This obviously is not only a problem of taking or not taking drugs but a socioeconomic status of the population. During WWII the Britons had a huge incidence of ulcers. Balck South Africans moving to large town had an incerased rate of ulcers- stress and new way of life.
Political changes, unemployement, poor nutrition, alcohol consumption, smoking, surely are associated factors in the genesis of the mega-ulcer disease in your practice as is probably Helicobacter.
I believe there are nowdays 2 types of DU's- the one associated with Helicobacter and the one associated with non-steroidal anti-inf drugs (NSAID).
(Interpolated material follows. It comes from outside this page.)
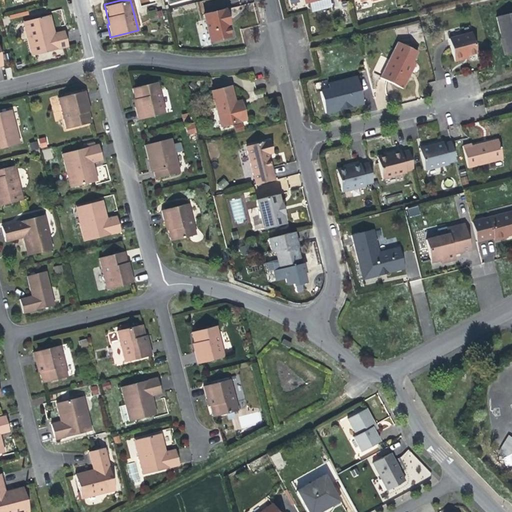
[(225,6),(202,13),(209,37),(229,32),(226,21),(225,19),(228,18),(225,6)]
Now, in the poor risk-sick case (APACHE II >10) I would do only omentopexy-starting the patient on acid-reducing and anti-bacterial regimen postop.
In a good risk case depends on the patient: a "nice" chap for example - well insured, non NSAID and reliable- I would do only an omentopexy and erradicate the bacteria postop. Unemployed, non-insured, non-reliable, diffcult to follow up or on NSAID -I would add a HSV to cure the ulcer (in 90%).
Gastic ulcer- here the Helicobater issue is less definitive; large gastric perforations on the lesser curvature are best managed with Bil I gastrectomy.
Basically the choice of the procedure depends on the ULCER (type, size), the PATIENT (his condition) the PERITONEAL CAVITY (established peritonitis versus contamination only) and the SURGEON (is he from Chile or Brazil) (JOKE).
BTW: can we send our residents for an elective? -they may learn how to operatively manage complicated peptic ulcer disease.